• [Data excerpts]:
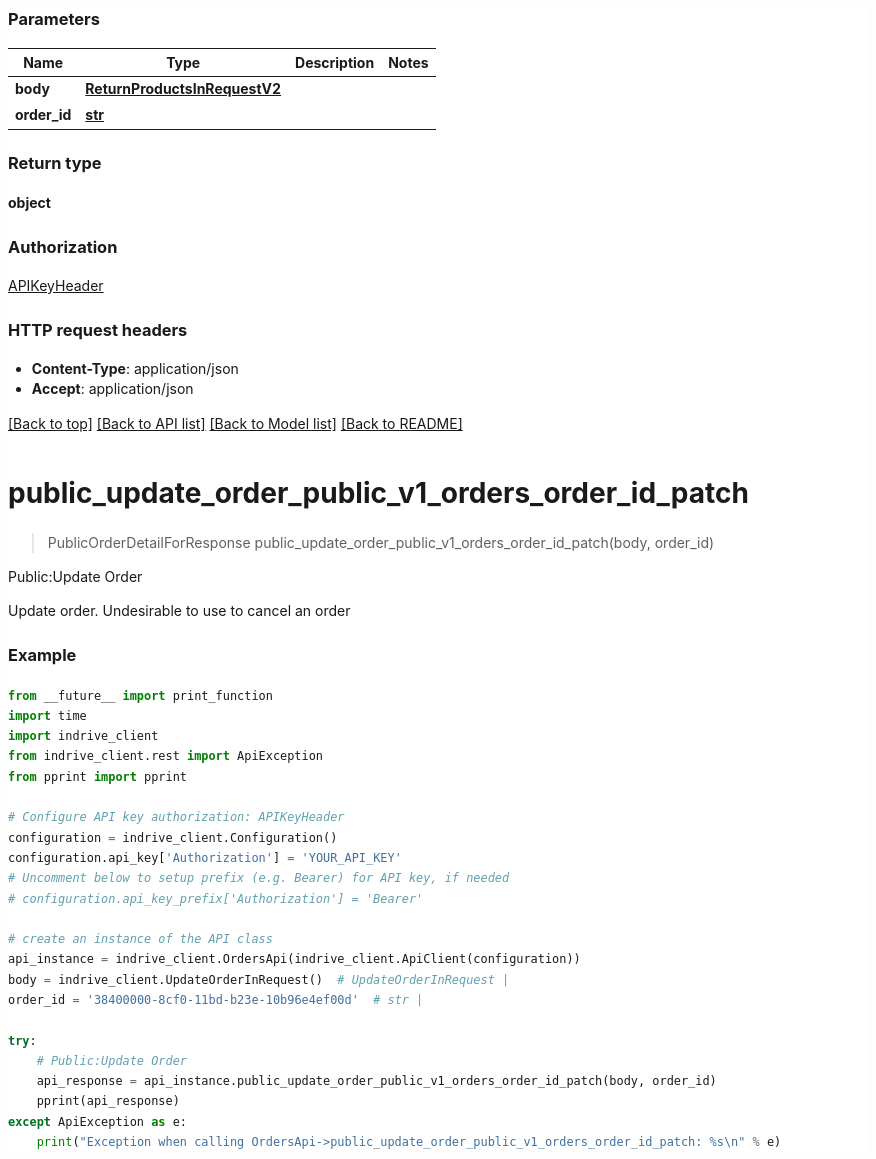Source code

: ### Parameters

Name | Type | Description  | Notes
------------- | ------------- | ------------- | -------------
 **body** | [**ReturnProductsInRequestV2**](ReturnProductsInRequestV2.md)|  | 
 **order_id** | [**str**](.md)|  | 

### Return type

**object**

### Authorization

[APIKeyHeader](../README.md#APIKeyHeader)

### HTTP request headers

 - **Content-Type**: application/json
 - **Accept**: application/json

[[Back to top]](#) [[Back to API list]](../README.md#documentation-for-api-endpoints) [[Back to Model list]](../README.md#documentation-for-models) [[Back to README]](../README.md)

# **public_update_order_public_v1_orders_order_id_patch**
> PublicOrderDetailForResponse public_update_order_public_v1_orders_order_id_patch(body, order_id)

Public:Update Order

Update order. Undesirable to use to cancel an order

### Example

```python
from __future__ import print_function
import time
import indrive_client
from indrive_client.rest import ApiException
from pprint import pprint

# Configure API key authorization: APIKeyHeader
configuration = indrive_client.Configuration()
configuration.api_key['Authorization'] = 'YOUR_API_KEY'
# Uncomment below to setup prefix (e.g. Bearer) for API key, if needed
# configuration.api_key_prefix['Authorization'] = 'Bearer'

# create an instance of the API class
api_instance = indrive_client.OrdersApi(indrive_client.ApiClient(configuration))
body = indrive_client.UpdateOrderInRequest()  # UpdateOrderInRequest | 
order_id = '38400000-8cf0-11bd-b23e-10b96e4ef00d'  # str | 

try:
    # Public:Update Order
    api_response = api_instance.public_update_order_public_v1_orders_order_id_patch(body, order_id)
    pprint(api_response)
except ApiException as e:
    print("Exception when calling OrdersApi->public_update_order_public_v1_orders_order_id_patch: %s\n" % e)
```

• [The problem]: From the first line of the material down to the line containing "- **Content-Type**: application/json", inclusive, return each line exactly, skipping any picture.

• [Result below]:
Source code

: ### Parameters

Name | Type | Description  | Notes
------------- | ------------- | ------------- | -------------
 **body** | [**ReturnProductsInRequestV2**](ReturnProductsInRequestV2.md)|  | 
 **order_id** | [**str**](.md)|  | 

### Return type

**object**

### Authorization

[APIKeyHeader](../README.md#APIKeyHeader)

### HTTP request headers

 - **Content-Type**: application/json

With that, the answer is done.